Task objective:
Take the entries that follow and return exactly the lines from the one holding "right shoulder: (956, 527)" through the one holding "left hip: (949, 425)", both included. Nothing else is needed.

++++ Given data

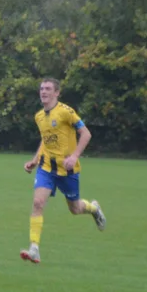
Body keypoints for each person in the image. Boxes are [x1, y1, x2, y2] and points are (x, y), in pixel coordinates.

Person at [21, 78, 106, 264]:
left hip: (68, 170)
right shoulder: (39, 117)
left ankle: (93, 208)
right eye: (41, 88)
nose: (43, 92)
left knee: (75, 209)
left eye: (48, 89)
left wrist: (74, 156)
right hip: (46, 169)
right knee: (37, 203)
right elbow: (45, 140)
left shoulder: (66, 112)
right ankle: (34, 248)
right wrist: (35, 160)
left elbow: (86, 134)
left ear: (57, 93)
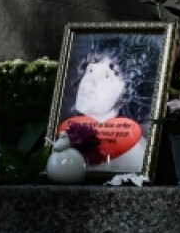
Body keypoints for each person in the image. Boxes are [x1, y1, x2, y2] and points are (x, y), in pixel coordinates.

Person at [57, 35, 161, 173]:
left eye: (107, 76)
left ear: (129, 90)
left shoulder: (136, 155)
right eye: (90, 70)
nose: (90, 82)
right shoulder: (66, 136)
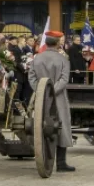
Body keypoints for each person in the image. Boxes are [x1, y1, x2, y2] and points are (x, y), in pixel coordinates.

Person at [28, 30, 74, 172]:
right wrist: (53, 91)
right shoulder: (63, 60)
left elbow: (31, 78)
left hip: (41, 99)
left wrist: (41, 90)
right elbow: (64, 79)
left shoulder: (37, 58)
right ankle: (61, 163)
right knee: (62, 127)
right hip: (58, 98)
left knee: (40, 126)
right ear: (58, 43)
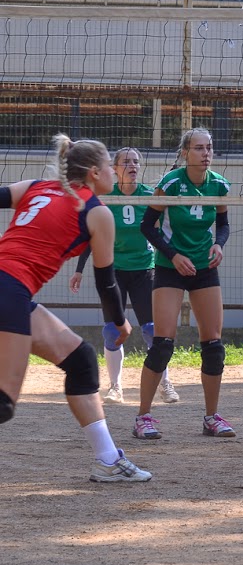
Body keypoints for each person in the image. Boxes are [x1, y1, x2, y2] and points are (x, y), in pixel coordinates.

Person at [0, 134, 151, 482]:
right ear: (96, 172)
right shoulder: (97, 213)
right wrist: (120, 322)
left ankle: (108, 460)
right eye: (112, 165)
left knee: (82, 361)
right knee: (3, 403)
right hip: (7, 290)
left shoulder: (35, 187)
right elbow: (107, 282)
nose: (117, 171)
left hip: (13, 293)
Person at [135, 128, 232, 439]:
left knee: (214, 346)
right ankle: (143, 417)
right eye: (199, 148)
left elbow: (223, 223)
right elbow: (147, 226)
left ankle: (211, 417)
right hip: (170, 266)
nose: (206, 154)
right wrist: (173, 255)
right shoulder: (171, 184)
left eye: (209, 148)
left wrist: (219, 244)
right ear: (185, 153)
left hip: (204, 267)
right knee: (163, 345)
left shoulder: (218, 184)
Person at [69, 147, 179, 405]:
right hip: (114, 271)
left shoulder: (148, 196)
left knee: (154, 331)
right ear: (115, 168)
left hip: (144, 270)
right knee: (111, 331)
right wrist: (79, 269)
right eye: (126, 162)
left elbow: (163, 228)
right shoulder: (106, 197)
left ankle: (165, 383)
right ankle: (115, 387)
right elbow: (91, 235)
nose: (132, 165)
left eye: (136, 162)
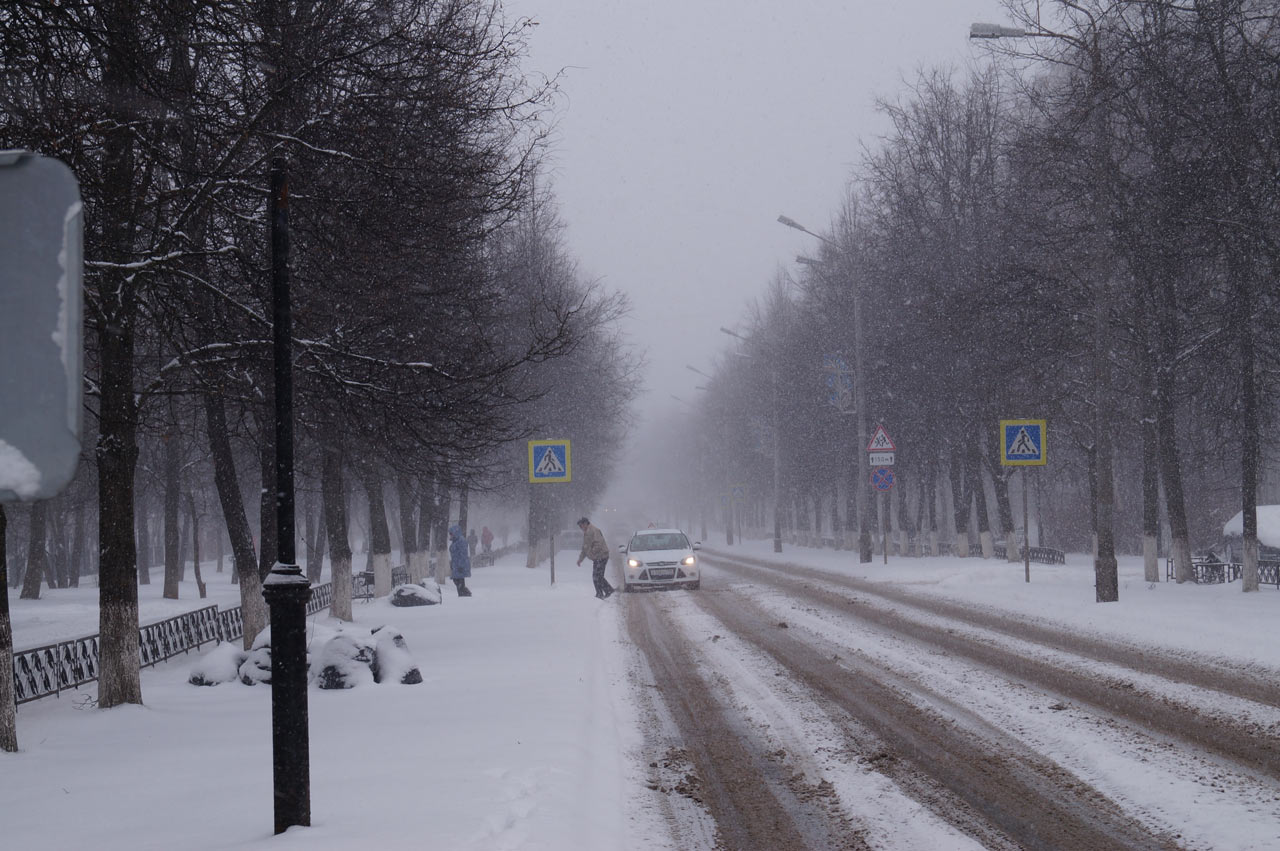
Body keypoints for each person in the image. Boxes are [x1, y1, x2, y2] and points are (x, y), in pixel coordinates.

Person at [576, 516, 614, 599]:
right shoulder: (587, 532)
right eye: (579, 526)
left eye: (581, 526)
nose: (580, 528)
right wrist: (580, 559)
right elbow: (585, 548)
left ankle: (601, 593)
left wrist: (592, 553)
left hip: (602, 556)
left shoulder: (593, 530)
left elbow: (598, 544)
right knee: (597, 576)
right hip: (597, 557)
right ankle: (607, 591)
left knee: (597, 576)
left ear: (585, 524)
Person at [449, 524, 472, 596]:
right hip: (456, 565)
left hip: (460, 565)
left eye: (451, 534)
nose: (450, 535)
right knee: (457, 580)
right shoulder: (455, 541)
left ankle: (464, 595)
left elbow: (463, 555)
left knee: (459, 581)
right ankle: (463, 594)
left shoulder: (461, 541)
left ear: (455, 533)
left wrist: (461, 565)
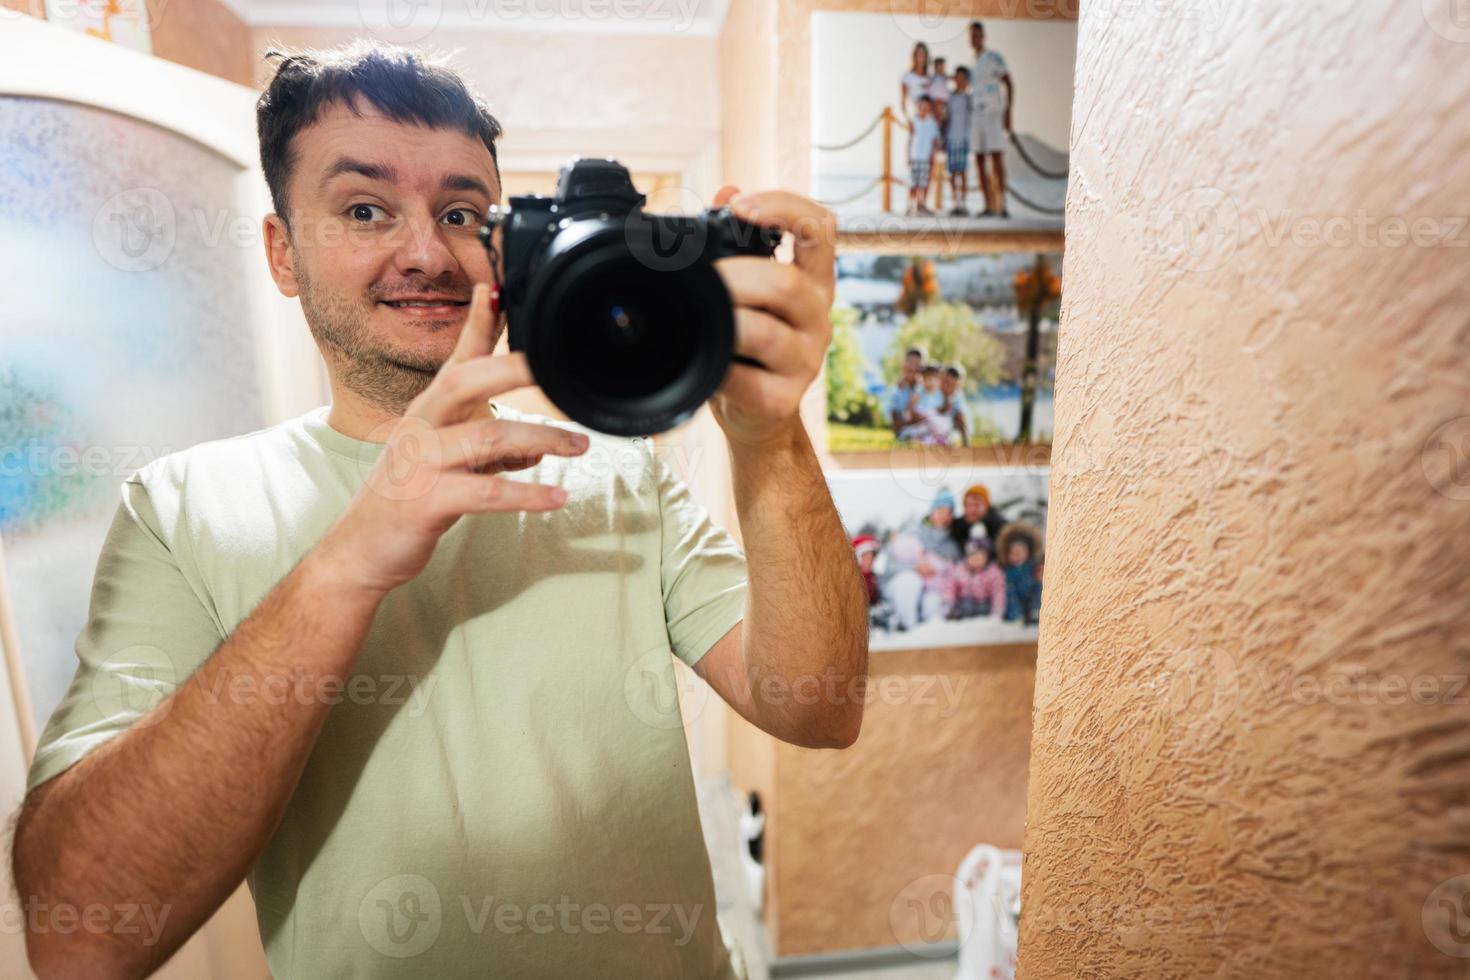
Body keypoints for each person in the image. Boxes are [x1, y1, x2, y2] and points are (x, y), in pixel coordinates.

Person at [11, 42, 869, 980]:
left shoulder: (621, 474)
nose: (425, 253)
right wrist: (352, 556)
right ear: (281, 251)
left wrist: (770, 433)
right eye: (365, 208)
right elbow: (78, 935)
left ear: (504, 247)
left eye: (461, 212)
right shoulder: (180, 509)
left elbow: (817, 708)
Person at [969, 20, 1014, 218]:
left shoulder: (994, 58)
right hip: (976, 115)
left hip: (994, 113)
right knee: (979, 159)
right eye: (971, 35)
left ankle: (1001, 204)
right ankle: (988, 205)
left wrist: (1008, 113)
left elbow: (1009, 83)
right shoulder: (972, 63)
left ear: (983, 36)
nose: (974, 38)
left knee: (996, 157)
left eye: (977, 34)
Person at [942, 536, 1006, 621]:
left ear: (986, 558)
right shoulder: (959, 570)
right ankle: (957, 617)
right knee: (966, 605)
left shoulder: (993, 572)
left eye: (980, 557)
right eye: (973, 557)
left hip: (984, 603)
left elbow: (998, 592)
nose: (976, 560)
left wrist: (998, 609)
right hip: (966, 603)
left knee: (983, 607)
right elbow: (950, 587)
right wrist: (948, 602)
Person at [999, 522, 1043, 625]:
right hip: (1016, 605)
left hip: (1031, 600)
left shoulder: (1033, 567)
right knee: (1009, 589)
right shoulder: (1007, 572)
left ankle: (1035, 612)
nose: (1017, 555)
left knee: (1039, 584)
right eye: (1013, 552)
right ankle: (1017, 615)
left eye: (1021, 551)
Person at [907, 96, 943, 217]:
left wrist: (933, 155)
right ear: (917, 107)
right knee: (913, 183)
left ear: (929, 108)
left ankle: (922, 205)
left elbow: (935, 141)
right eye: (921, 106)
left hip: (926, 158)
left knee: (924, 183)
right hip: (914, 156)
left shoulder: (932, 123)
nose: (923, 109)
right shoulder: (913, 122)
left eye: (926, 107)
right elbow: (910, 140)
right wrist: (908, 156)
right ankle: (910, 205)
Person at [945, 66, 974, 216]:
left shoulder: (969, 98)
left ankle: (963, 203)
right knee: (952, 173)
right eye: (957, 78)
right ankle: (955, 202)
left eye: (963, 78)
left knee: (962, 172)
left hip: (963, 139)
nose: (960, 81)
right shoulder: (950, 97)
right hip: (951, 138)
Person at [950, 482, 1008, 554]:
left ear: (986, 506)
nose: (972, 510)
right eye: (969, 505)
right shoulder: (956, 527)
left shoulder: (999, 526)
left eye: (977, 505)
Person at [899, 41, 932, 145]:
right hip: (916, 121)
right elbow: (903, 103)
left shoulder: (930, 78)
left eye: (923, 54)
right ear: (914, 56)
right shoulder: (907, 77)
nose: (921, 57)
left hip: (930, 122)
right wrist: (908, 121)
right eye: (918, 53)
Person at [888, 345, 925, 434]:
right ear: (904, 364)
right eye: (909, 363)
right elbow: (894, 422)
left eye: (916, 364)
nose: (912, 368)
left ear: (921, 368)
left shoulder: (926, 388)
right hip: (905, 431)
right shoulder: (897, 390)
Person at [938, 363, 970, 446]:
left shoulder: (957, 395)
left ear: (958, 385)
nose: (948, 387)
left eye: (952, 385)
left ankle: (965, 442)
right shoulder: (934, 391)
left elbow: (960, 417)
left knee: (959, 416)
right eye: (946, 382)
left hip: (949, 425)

++++++++
++++ Given data

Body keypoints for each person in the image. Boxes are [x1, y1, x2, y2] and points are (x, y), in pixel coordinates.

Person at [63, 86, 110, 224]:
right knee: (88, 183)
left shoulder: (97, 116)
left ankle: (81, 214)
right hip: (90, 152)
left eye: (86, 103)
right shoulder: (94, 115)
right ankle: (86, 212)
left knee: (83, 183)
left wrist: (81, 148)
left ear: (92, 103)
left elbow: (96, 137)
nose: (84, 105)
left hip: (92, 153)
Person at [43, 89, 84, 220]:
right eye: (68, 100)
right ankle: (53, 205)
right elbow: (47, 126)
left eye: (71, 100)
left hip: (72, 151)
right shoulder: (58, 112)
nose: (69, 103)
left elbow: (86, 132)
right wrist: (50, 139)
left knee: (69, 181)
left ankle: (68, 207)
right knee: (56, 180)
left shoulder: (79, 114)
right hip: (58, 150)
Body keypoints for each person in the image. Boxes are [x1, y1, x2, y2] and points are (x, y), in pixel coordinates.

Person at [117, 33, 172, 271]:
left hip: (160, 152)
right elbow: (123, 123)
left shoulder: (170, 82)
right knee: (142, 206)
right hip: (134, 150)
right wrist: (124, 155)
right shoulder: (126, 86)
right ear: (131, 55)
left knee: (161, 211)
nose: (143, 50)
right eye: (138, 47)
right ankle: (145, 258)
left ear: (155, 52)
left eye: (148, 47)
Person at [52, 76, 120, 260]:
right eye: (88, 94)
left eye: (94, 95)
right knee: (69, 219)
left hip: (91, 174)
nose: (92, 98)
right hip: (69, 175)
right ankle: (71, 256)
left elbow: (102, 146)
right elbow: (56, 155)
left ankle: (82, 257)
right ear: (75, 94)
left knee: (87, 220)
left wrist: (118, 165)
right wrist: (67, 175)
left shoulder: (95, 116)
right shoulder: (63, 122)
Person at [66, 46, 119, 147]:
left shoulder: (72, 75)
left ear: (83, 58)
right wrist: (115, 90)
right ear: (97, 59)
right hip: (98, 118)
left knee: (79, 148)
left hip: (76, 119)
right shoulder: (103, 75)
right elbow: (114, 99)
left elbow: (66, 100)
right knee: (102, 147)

++++++++

Exercise answer:
right shoulder: (956, 527)
left shoulder: (999, 526)
left eye: (977, 505)
Person at [899, 41, 932, 145]:
right hip: (916, 121)
right elbow: (903, 103)
left shoulder: (930, 78)
left eye: (923, 54)
right ear: (914, 56)
right shoulder: (907, 77)
nose: (921, 57)
left hip: (930, 122)
right wrist: (908, 121)
right eye: (918, 53)
Person at [888, 345, 925, 434]:
right ear: (904, 364)
right eye: (909, 363)
right elbow: (894, 422)
left eye: (916, 364)
nose: (912, 368)
left ear: (921, 368)
left shoulder: (926, 388)
right hip: (905, 431)
right shoulder: (897, 390)
Person at [938, 363, 970, 446]:
left shoulder: (957, 395)
left ear: (958, 385)
nose: (948, 387)
left eye: (952, 385)
left ankle: (965, 442)
right shoulder: (934, 391)
left elbow: (960, 417)
left knee: (959, 416)
right eye: (946, 382)
left hip: (949, 425)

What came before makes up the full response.